## [Instructions to follow]
Each line in the entries below that holds the word "Processing" belongs in the answer.

(Transcribed page contents)

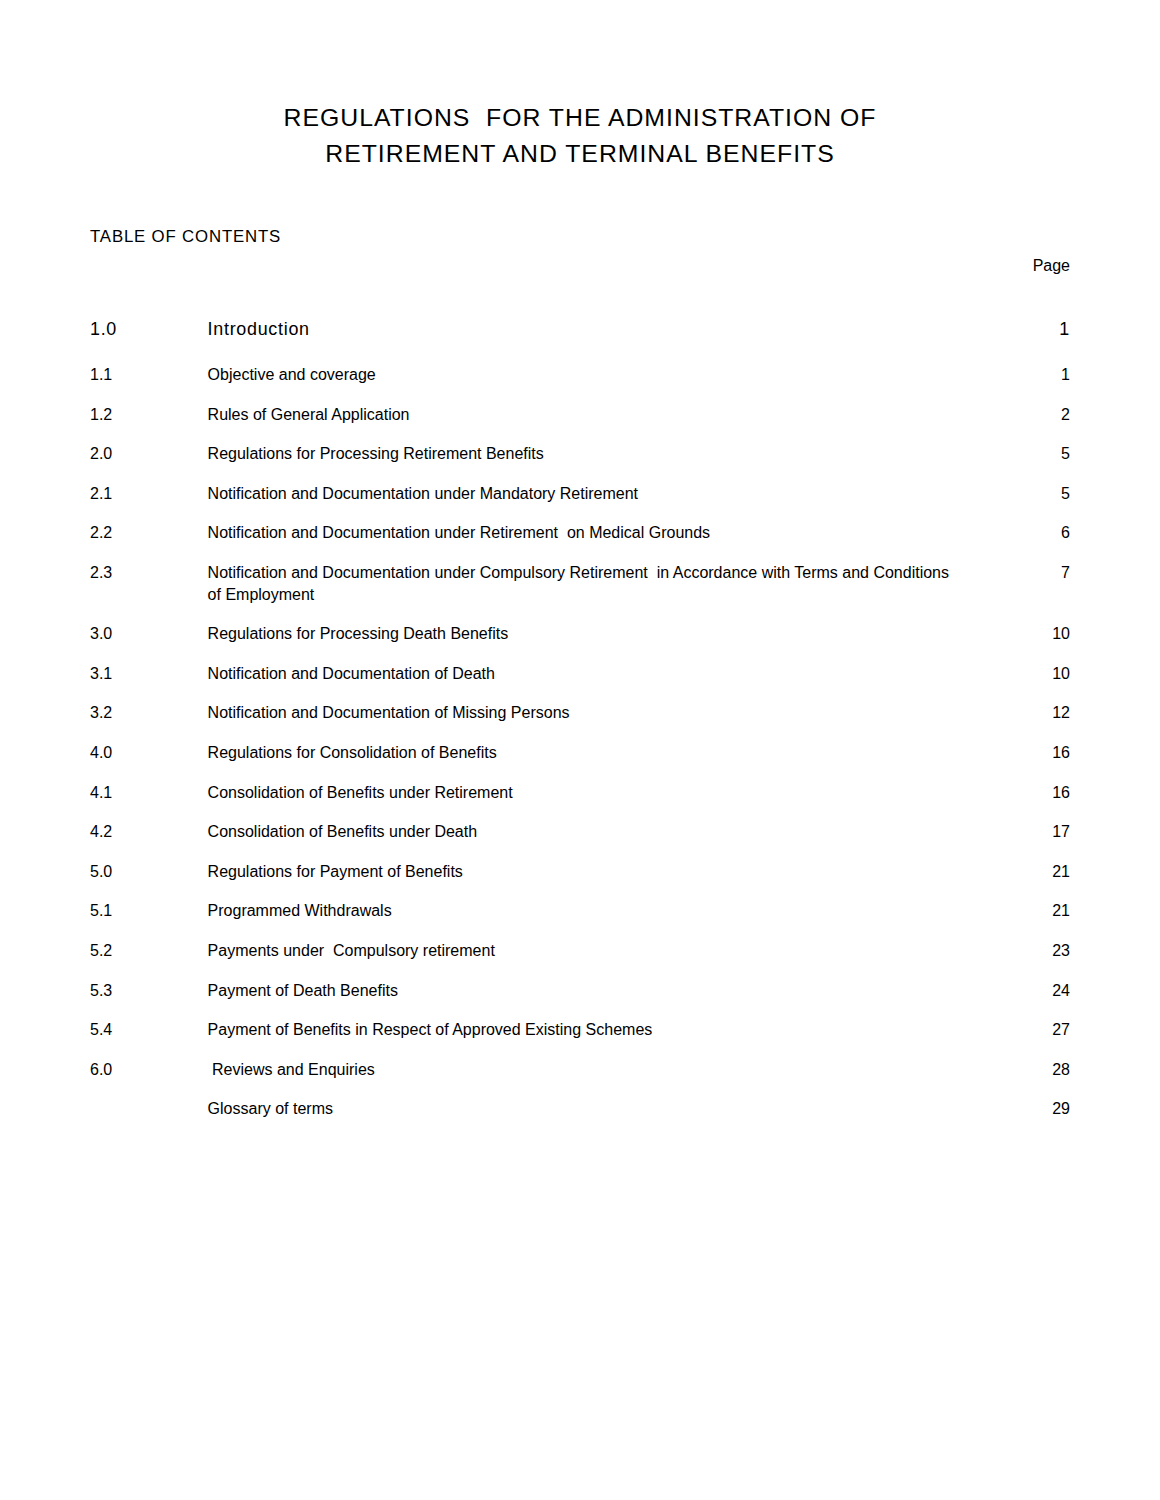REGULATIONS FOR THE ADMINISTRATION OF
RETIREMENT AND TERMINAL BENEFITS
TABLE OF CONTENTS
Page
| 1.0 | Introduction | 1 |
| 1.1 | Objective and coverage | 1 |
| 1.2 | Rules of General Application | 2 |
| 2.0 | Regulations for Processing Retirement Benefits | 5 |
| 2.1 | Notification and Documentation under Mandatory Retirement | 5 |
| 2.2 | Notification and Documentation under Retirement on Medical Grounds | 6 |
| 2.3 | Notification and Documentation under Compulsory Retirement in Accordance with Terms and Conditions of Employment | 7 |
| 3.0 | Regulations for Processing Death Benefits | 10 |
| 3.1 | Notification and Documentation of Death | 10 |
| 3.2 | Notification and Documentation of Missing Persons | 12 |
| 4.0 | Regulations for Consolidation of Benefits | 16 |
| 4.1 | Consolidation of Benefits under Retirement | 16 |
| 4.2 | Consolidation of Benefits under Death | 17 |
| 5.0 | Regulations for Payment of Benefits | 21 |
| 5.1 | Programmed Withdrawals | 21 |
| 5.2 | Payments under Compulsory retirement | 23 |
| 5.3 | Payment of Death Benefits | 24 |
| 5.4 | Payment of Benefits in Respect of Approved Existing Schemes | 27 |
| 6.0 | Reviews and Enquiries | 28 |
| | Glossary of terms | 29 |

## [Output of the task]
| 2.0 | Regulations for Processing Retirement Benefits | 5 |
| 3.0 | Regulations for Processing Death Benefits | 10 |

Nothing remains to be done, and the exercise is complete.